Yesterday, my boyfriend and I checked out the much-hyped, beyond low-budget ($15,000—damn, my line of credit balance is higher!) supernatural flick, Paranormal Activity. Already considered a phenomenon by critics and audiences alike (and with a $75 million box office return to date), I was looking forward to seeing this reportedly suspenseful and fright-filled Halloween treat in an atmospheric and darkened theater. Instead I found myself somewhat tricked by the flick, not to mention disappointed and surprisingly frustrated.

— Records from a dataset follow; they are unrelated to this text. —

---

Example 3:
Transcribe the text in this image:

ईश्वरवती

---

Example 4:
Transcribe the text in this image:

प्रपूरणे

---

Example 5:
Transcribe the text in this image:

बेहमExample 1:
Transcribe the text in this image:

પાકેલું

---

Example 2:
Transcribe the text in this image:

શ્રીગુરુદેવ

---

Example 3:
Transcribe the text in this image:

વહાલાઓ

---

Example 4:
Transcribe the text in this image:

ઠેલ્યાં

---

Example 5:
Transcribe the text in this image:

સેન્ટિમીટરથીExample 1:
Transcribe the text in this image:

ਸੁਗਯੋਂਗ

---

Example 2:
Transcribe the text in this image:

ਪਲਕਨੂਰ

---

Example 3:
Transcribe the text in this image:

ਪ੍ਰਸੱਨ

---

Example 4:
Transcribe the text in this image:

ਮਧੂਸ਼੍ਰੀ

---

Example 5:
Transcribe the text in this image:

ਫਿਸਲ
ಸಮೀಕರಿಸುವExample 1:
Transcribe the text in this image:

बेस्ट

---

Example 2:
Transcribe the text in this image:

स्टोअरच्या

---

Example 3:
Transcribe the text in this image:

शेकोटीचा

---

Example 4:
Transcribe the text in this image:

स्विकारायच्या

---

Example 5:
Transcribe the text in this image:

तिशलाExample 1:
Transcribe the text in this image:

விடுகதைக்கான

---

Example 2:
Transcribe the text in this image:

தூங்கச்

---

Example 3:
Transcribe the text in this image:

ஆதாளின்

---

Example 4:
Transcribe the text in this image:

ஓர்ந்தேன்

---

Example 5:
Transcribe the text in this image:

Don’t get me wrong, I like the movie. But while it has its fair share of what-the-hell-is-going-to-happen-next moments, like many horror films P.A. suffers from having an idiot as one of its major characters. And when a film essentially only has two main characters, and one of them turns out be an arrogant moron, then (for me at least) I tend to find myself cheering for the wrong character (“Goooooo demon!”) which I don’t think is the film maker’s intention.
Paranormal Activity is essentially a haunted house film about a couple (Katie and Micah) who moves into a new home and soon discovers that they may not be the only occupants there. As things continue to (more or less) go bump in the night, Micah sets up a video camera in the couple’s bedroom in order to capture on tape any ghostly nocturnal activity that may be going on during regular sleeping hours.

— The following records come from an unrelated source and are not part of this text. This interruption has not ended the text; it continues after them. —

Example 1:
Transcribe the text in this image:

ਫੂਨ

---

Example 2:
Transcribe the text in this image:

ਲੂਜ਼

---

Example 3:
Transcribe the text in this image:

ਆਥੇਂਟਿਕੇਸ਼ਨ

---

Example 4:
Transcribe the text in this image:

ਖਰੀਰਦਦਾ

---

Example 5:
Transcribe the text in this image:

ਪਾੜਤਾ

In addition to that, a paranormal researcher comes to the home for a consultation; while he admits that there’s nothing he can do for the couple, he highly recommends that Katie and Micah contact a well-renowned demonologist who can help, since what appears to be responsible for the present haunting is in all likelihood a demon who’s been in pursuit of Katie since her childhood.
Up to this point, the movie has intelligently and realistically folded. It’s also at this point that the movie derails courtesy of Micah’s sudden behavioral transformation from caring, sensitive boyfriend into a controlling, selfish, stubborn, obnoxious, unthinking Neanderthal concerned more with pissing off the demon than protecting his girlfriend; she essentially takes on the role of demon bait. Imagine being the Damsel in Distress only to discover that the Village Idiot is in charge of rescuing you?

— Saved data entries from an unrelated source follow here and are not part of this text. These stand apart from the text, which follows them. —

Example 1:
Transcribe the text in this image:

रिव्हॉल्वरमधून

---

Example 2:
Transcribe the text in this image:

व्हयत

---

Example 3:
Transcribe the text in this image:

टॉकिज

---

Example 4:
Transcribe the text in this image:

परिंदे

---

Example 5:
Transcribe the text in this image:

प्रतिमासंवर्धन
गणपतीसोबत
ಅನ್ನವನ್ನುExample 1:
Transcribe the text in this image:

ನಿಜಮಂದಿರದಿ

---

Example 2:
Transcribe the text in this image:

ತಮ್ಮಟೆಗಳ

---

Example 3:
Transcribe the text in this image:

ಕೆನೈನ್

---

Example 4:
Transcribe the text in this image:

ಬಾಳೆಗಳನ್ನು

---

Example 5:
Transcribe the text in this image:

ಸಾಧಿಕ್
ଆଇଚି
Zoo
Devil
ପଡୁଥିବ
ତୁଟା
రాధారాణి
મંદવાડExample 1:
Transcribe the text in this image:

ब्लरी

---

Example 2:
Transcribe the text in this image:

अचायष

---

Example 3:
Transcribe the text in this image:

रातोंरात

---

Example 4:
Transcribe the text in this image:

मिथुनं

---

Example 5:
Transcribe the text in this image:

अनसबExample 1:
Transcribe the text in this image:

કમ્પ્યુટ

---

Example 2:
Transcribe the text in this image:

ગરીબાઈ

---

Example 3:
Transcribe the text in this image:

Micah does everything in his power to aggravate the demon (verbally taunting it in an attempt to have it reveal itself, which of course wouldn’t accomplish anything anyway; offending it with the introduction of a Ouija board, etc…) and eventually succeeds; but that genius achievement comes at a high price.
Katie’s not much better but she can be somewhat forgiven, what with having to deal with the attentions of a stalking demon at night and an idiot for a boyfriend during the day. Mental and physical exhaustion like that would eventually take a toll on anyone; so instead of continuing to fight Micah on every new hare-brained idea of his, she tolerates (not to be confused with humors) him to the point of effortlessly sealing both of their fates.
So here’s where my frustration comes in. After an expert in paranormal activity advises you that there is (not even MAY be) a demon-on-a-mission in your house (we’re not talking Casper the Friendly Ghost here either) and gives you the phone number of a demonologist, wouldn’t you call the guy immediately? Sure, Micah’s paranormal skepticism and Tarzan-like protectionism where his girlfriend is concerned makes sense at first but after a few nights of increasingly horrifying demon shenanigans, captured on tape, no less, wouldn’t he be inclined to take a chance on a professional’s expertise? Last time I checked, an exorcism doesn’t exactly scream DIY. And if Katie fully realizes that she is the reason the demon is in the house, why wouldn’t she phone the demonologist herself, rather than bitching to Micah two weeks after the fact that she should have?
Eventually Katie does call the demonologist and when she can’t reach him she brings back the paranormal expert a second time. He’s in the house no more than 20 seconds before sensing the evil (and very irritated) demonic housemate, and hightails it out of there fast; but not before sharing with Katie and Micah that the demonologist will be back in a few days and that they should absolutely contact him before it’s too late.
Did I mention the part about the paranormal expert not being able to get out of Katie and Micah’s house FAST ENOUGH? So even if it’s inevitable that the demon will eventually track Katie down, wouldn’t it be an idea to maybe play hide and seek (in a hotel room as high up as possible) until the demonologist is back in town? Or maybe go stay with friends who live in a high-rise? After all, when was the last time a haunting took place in either a condo or an apartment? Or why not treat yourself to a spa weekend (far enough) away? Or how about the nearest homeless shelter?
I may be making more out of this than necessary (consider me momentarily possessed by frustration) but had Paranormal Activity shaken its own demons by considering a few more what-would-an-intelligent-person-do options before its inevitable conclusion, then that could have been the difference between a good film and a classic.